5. Cultura da responsabilidade. Não saímos deste beco onde estamos atolados todos, e não só nós enquanto país, a Zona Euro está toda sobre o mesmo céu de incerteza, se não começarmos a desenvolver uma cultura de responsabilidade. Em vez dos culpados são eles, é, qual é a minha responsabilidade? Eu começo desde já por assumir uma: ajudei a eleger este Governo do Partido Socialista. E não estou arrependido. Tenho até grandes dúvidas de que, individualmente, outra qualquer força política governasse melhor num cenário de crise como aquela em que vivemos. Eu ainda me lembro de como a tripla Durão, Portas e Manuela Ferreira Leite salvou o país da bancarrota socialista. Quanto à esquerda, a esquerda do PS tem sido bem o retrato do escorpião que vai matando e queimando tudo à sua volta. Precisamos de novos lideres, precisamos de novos movimentos políticos, precisamos de novos líderes sindicais (já viram a forma como eles se eternizam no cargo? As nossas democracias vivem pejadas destas bolsas anti-democráticas que concorrem para o fracasso do sistema de representação.) precisamos principalmente de novos governados. De uma outra cultura da governação e do poder.
O país já está em greve geral. Há medida que fui acabando o meu texto, fui percebendo que não tinha nenhuma razão substantiva para aderir à greve. Era algo que eu já pressentia mas que me custava admitir. Há no direito à greve, no seu exercício um complemento de solidariedade e de romantismo que estão presentes no caldo humanista em que me formei. Pelo que tenho visto em meu redor há uma mobilização convicta de pessoas que pensam que estão a combater o grande capital, as injustiças e as desigualdades sociais, este (des) governo, todas as formas de (des)governo. Eu não penso, tenho de divergir neste ponto. Não posso no entanto deixar aqui um desejo: que haja sol amanhã quando os manifestantes descerem do Marquês para a Av. da Liberdade. As ruas cheias de pessoas, um país parado, merecem o calor de uma tarde tisnada pelo sol. Nem que seja o sol das nossas vidas.

4 comentários:

CCF disse...

Como é bom ir contigo nesta reflexão.
~CC~

sete e pico disse...

muitos bonitos (e sólidos) os teus argumentos para nao fazer greve. espero que também tenhas tido um bonito dia de sol

Sílvia disse...

Hoje estou eu de greve.
Contra a má governação doméstica. Contra o machismo e chauvinismo, contra a intolerância e a discriminação. Contra o abuso, a preguiça, de quem se encosta ao trabalho e esforço dos seus pares. Contra o egoísmo e individualismo ditatorial. Contra os interesses pessoais que se sobrepõem e prejudicam a estabilidade relacional. Contra todas as manifestações de intolerância e falta de solidariedade para com quem está ao nosso lado.
O micro espelha-se no macro. Se o micro não for cuidado, o macro não tem sustentabilidade.

Luís Novaes Tito disse...

Sem grandes filosofias, meu caro JPN, venho-te dizer que ontem fiz greve para que ninguém, muito menos aqueles que ajudei a eleger, possam ir à televisão dizer que a fraca adesão à greve se deve ao apoio e à compreensão que o “povo português” dá às medidas (todos os dias alteradas) que se estão a tomar.
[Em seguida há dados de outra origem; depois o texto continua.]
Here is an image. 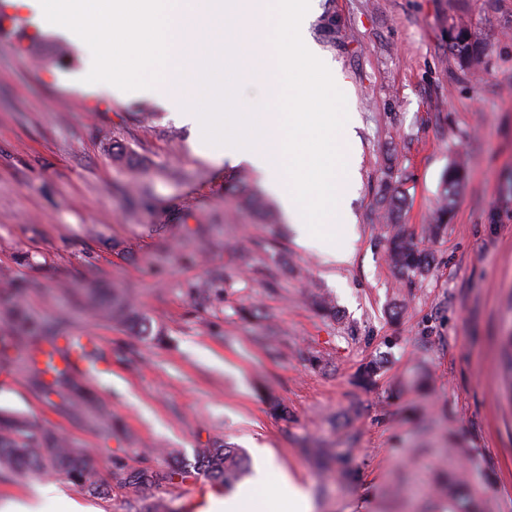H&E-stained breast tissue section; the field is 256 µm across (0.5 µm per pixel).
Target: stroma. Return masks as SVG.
Instances as JSON below:
<instances>
[{"label":"stroma","mask_w":512,"mask_h":512,"mask_svg":"<svg viewBox=\"0 0 512 512\" xmlns=\"http://www.w3.org/2000/svg\"><path fill=\"white\" fill-rule=\"evenodd\" d=\"M325 14L335 37L310 38L340 78L357 154V238L336 266L286 218L266 223L280 203L258 175L213 159L160 98L79 85L84 49L0 14V272L23 287L0 289V337L16 333L18 299L63 335L94 336L82 380L112 419L34 391L21 342L0 366V409L58 431L105 478L224 441L303 484L313 512H512V0H317L310 24ZM453 23L478 63L449 47ZM453 164L464 180L431 239ZM388 174L406 196L397 223L431 258L412 283L383 239ZM216 269L223 281L197 295ZM111 291L160 340L88 304ZM371 361L374 384H358Z\"/></svg>","instance_id":"obj_1"}]
</instances>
Tal como tu, penso que se o poder fosse outro possivelmente os resultados não seriam muito diferentes daquilo que aí temos. Precisamente por isso elegi e ajudei a eleger este poder. Ver os resultados, isto é, ver que “os resultados foram aquilo que aí temos, tal como os outros fariam”, desgosta-me.
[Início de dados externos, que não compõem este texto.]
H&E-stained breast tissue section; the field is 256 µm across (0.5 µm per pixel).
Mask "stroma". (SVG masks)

A minha greve saiu-me do bolso. Espero que a despesa seja recompensada, já que o que me sai do bolso todos os meses não tem esse efeito, com a compreensão de que o limite da paciência das não-reformas desta nossa terra foi atingido. Não poderão continuar a contar indefinidamente com a nossa não-greve para continuarem a deixar este País ao Deus dará.